Consigne 1 >> Renvoyez le passage de l'extrait allant de "Alain Weill, président-directeur" jusqu'à "pas le cas." inclus.
Consigne 2 >> D'après l'extrait, quel est l'effectif de la chaîne BFM TV ?
---------- Extrait
Réunion du 8 juin 2011 à 10h00
Commission des affaires culturelles et de l'éducation

Alain Weill, président-directeur général de Nextradio TV :

Le développement d'une concurrence télévisuelle venue d'internet est déjà une réalité et, personnellement, je n'en ai pas peur car je crois à la puissance de la diffusion hertzienne. Dans le domaine de l'information, je crois au savoir-faire et à l'expérience, à la force d'une chaîne comme BFM TV qui emploie 250 personnes et que regardent près de dix millions de personnes par jour et trente-cinq millions par mois. Cela, seule la télévision hertzienne le permet car aucun site internet d'information n'atteint ces audiences. La diffusion hertzienne reste donc aujourd'hui un support extrêmement performant.

Pour que nous puissions continuer à rivaliser avec les nouveaux acteurs sur internet, il faut donner la possibilité à des groupes indépendants comme le nôtre de se battre avec les mêmes armes. Aujourd'hui, ce n'est pas le cas.
--------------------
---------- Données fournies
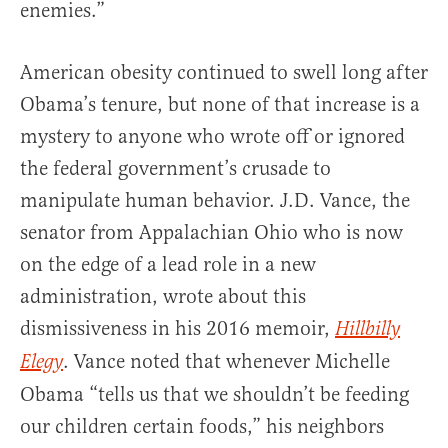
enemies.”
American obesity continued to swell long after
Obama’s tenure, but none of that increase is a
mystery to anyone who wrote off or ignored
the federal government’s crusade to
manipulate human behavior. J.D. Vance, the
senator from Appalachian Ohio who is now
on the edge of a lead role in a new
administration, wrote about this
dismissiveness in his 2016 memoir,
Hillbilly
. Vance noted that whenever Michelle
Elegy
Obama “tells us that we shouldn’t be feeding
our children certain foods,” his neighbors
--------------------
---------- Données fournies
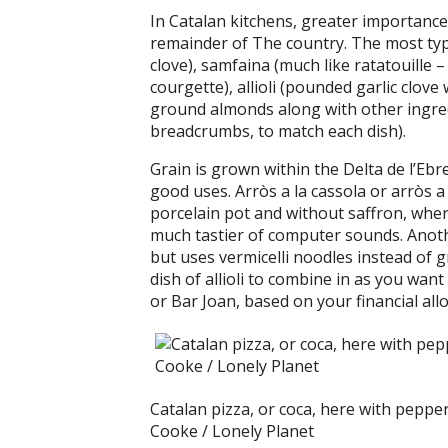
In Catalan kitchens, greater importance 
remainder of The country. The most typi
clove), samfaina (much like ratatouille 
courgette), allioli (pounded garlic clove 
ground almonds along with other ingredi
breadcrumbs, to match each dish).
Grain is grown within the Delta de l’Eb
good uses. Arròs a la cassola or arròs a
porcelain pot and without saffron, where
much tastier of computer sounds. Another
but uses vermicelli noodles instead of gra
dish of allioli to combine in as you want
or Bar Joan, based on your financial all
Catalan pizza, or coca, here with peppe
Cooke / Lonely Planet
--------------------
---------- Données fournies
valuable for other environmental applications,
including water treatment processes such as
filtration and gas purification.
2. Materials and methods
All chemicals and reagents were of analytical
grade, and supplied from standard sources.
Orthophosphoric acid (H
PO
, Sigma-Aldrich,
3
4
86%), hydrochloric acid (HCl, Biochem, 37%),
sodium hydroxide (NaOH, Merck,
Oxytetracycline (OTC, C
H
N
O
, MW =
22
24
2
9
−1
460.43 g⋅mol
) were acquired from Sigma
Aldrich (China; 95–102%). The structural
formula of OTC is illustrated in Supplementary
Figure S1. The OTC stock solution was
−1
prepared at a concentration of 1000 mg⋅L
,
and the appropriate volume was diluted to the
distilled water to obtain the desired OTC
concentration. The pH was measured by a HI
--------------------
Résultat attendu 1 >>
Alain Weill, président-directeur général de Nextradio TV :

Le développement d'une concurrence télévisuelle venue d'internet est déjà une réalité et, personnellement, je n'en ai pas peur car je crois à la puissance de la diffusion hertzienne. Dans le domaine de l'information, je crois au savoir-faire et à l'expérience, à la force d'une chaîne comme BFM TV qui emploie 250 personnes et que regardent près de dix millions de personnes par jour et trente-cinq millions par mois. Cela, seule la télévision hertzienne le permet car aucun site internet d'information n'atteint ces audiences. La diffusion hertzienne reste donc aujourd'hui un support extrêmement performant.

Pour que nous puissions continuer à rivaliser avec les nouveaux acteurs sur internet, il faut donner la possibilité à des groupes indépendants comme le nôtre de se battre avec les mêmes armes. Aujourd'hui, ce n'est pas le cas.

Résultat attendu 2 >> BFM TV emploie 250 personnes.